Привратник вскоре явился – немолодой, изуродованный человек с безобразно вылезающим на сторону глазом, отчего казалось, что смотрит старик одновременно на запад и восток.
– Где Кориолла, Прим? – спросил центурион.
– Дома, господин.
– Как она?
Прим замялся, потом сказал:
– Капризная стала до жути. Прежде такая добрая была! А
сейчас: не терплю это, не хочу то… Но делать-то нечего, просто переждать надо.– Я о здоровье.
– Госпожа в здравии.
Центурион, до этого смотревший на старика напряженно, почти с ужасом, теперь облегченно выдохнул, согнувшись, и даже рукой оперся на стену.
– Кликни кого-нибудь! Пусть отведут Гнедого в конюшню. И надо выводить скакуна – я его чуть не загнал. Да прикрыть попоной. А то придется выплачивать за жеребца из собственного жалованья.
– А чего не на Резвом-то? – спросил Прим.
– Уж больно бешеный. Я его в конюшне пока держу.
– Я Белку кликну. Он с конями чуть ли не разговаривает.
Однако вместо слуги с забавным именем Белка из дверей вышел смуглый невысокого роста крепыш, выправки явно военной, но одетый просто, по-домашнему.
– Приск, дружище, я ж говорил, ты сегодня прискачешь! – Крепыш обнял центуриона, будто медведь-подросток облапил.
– Ты что ж не в лагере, Кука?
– У меня отпуск, небольшой такой отпуск, – хитро ухмыльнулся крепыш.
Ясное дело, дал взятку центуриону, вот тебе и отпуск.
Измученным же скакуном занялся сам Прим, так и не дождавшись запропастившегося неведомо куда Белку, – взял под уздцы и повел к конюшне.
– Где Кориолла? – на ходу спросил Приск, открывая дверь и попадая прямиком во внутренний садик-перистиль.
Мог бы и не спрашивать – Кориолла сидела тут же на скамейке, греясь в лучах еще нежаркого утреннего солнца, косо заглядывавшего в перистиль, и что-то писала бронзовым стилем на восковых табличках.
– Гай! – Она едва-едва поднялась – и тут же очутилась в его объятиях.
Впрочем, центурион тут же отстранился и оглядел ее. Кориолла была в тягости и уже больше половины срока до родов отходила.
– Как ты? – спросил Приск, чувствуя, как губы сами расплываются в улыбке.
– Толкается. – Она тоже улыбнулась – растерянно и радостно, как умеют улыбаться только беременные женщины, сознавая себя посвященными в самые загадочные мистерии жизни.
– А мы его приструним. – Центурион положил руку ей на живот. Впрочем, положил осторожно, будто там, под тканью старенькой, не раз стиранной домашней туники, находилось хрупко-стеклянное, способное пострадать от одного неловкого прикосновения – не то что грубого движения.
– Ой, – ахнула Кориолла. – Ты почувствовал?
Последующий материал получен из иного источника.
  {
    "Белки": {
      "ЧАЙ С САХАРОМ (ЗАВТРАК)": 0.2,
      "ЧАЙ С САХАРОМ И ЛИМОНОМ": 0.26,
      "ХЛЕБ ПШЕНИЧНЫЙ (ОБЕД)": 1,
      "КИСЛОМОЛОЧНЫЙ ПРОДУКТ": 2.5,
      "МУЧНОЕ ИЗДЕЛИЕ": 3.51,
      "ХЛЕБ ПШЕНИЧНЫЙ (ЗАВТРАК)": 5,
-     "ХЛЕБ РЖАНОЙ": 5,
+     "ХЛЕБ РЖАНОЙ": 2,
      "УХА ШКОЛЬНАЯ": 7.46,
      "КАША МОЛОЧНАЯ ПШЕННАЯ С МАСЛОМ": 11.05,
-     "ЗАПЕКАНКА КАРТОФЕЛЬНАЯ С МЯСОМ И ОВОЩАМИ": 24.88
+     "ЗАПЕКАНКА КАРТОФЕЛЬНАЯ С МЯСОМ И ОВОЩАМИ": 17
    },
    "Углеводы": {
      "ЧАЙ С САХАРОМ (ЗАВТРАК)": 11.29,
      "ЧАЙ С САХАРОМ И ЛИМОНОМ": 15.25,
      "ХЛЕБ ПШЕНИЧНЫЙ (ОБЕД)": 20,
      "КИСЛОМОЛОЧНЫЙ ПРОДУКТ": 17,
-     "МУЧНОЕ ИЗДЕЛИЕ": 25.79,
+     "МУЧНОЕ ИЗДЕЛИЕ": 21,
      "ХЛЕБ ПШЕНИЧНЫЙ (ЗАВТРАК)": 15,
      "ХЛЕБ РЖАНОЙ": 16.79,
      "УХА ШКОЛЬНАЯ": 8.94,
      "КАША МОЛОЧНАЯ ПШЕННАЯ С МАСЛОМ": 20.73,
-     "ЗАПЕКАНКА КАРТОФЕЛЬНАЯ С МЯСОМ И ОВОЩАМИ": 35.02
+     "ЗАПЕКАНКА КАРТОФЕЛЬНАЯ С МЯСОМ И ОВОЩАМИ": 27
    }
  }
Приск молча кивнул. И смешно поджал губы, будто наозорничавший мальчишка.
– Да что ж это я… – спохватилась Кориолла. – Ты с дороги в баню наверняка хочешь. Иди, иди, мойся, а я пока соберу поесть – специально приготовила твои любимые колбасы. И вино хиосское у нас.
– Поставь на стол неразбавленным, – попросил Приск. И, как только Кориолла ушла на кухню, оборотился к Куке, который тоже вышел в перистиль – домом они владели на пару, и садик был общий, как конюшня и кладовая. – А теперь объясни, что за письмо ты мне прислал? Почему насочинил неведомо что, будто Овидий в «Метаморфозах»?
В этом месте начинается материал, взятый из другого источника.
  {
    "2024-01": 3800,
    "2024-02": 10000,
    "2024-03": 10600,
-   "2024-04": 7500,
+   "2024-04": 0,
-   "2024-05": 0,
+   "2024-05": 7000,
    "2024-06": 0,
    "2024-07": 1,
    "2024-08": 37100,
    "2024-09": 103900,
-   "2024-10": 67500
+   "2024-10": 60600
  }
Кука подмигнул – кому, Приск не понял, потому что старый товарищ подмигивал вовсе не Приску, а кому-то неведомому, хотя в перистиле они были только вдвоем, и сказал:
– Кориолла верно решила: сначала помойся с дороги, а там и разговор будет.
Бани в доме Куки и Приска не было – не тот статус. Зато бани общественные, наскоро восстановленные после разграбления канабы бастарнами две зимы назад, имелись, и Приск отправился туда мыться. Белка, бессовестно дрыхнувший под лестницей, был наконец найден, разбужен и отправлен с господином – сторожить вещи, пока Приск нежится в горячей ванне в кальдарии.